I am pleased to get to use both my poop and maps tags at the same time.
Burning Poop Google Map
Did you know that San Francisco is in the midst of a crime spree? Someone keeps burning porta-potties to the ground. 22 so far. "All the plastic was melted down to the floor, and it smelled horrible, horrible, horrible." Here's a Google Map showing the color-coded locations.
Tags: firstperson, maps, poop, sf
Current Music: Architecture In Helsinki -- Kindling ♬
12 Responses:
That's weird... there's a porta-potty on the path we take to get to BART in El Cerrito and some idiot keeps tipping over the damn thing. The company even replaced it with a new one... and tonight I see that's it's tipped over AGAIN. It's like the fifth time. MORONS. No. Longer. Funny.
You know, you'd think they would eventually just chain the damn thing down. At a certain point you gotta stop fixing symptoms and attack the disease. Possibly with shotguns, or maybe very angry dogs.
I skipped over this post the first time past, thinking "Man I'm so tired of people hating/loving on Burning Man."
Does this not also merit "pranks?" Also it will only take a little blogosphere philosophizing before it also merits "grim meathook future."
holy shit
I want them to bring the Criminal Minds profilers in, just to see what they would say.

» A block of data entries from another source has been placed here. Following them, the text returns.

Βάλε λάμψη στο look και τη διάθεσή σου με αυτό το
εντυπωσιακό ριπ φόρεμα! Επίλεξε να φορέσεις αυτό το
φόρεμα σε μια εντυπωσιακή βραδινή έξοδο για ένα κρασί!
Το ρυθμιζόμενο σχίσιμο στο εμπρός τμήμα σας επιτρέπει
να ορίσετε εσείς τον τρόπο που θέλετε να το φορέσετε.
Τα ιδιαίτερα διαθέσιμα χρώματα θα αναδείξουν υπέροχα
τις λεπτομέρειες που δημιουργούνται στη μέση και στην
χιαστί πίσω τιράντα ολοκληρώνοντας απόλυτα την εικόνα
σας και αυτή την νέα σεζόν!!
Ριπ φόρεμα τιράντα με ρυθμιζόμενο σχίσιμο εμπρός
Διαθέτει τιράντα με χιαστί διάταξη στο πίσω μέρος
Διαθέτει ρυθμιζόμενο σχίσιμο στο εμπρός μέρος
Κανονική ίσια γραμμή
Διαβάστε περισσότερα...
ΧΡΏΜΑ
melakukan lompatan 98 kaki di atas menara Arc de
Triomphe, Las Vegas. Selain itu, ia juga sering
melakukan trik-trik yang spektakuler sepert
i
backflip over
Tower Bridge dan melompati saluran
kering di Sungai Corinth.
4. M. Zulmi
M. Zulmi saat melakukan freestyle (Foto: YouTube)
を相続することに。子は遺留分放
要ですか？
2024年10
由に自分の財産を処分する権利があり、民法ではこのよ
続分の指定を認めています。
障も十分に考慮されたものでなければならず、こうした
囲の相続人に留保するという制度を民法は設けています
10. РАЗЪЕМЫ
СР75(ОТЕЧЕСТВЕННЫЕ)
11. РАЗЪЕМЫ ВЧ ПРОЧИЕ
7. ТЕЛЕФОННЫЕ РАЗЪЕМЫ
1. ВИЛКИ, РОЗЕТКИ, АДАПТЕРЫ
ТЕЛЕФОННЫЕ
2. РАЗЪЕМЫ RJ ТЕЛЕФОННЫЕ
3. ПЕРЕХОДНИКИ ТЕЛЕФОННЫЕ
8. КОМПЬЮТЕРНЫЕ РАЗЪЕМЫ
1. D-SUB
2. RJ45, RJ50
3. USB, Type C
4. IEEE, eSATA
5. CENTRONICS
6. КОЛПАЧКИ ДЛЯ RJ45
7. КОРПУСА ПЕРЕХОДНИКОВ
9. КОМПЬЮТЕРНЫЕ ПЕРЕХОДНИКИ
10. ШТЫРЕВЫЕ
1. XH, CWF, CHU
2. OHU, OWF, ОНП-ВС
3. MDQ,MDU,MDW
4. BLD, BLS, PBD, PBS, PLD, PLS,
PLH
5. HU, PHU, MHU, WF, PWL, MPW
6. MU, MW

"Our unsub is probably a white male, aged 18-25, probably a loner who's uncomfortable in social situations..."
"... and who has POOP ISSUES!"
How does one go about getting issued poop?
(Or, I guess, more to the point : how does one go about avoiding getting issued said poop?)
What they need to do is set up a *cough* honeypot. Preferably an exploding one.
Honeybucket could supply it!
(I saw a truck of theirs while I was up in oregon and the fact that a portapotty had such a delicious name made me seriously queasy.)
I saw a newspaper article that said that one construction company deployed a secret camouflage portapotty to avoid getting hit by this problem.
Did you know that San Francisco is in the midst of a crime spree? Someone keeps burning porta-potties to the ground.
Yes, actually, I did.
That's a really good story.
After they burned down all the playgrounds, there was no place else to turn.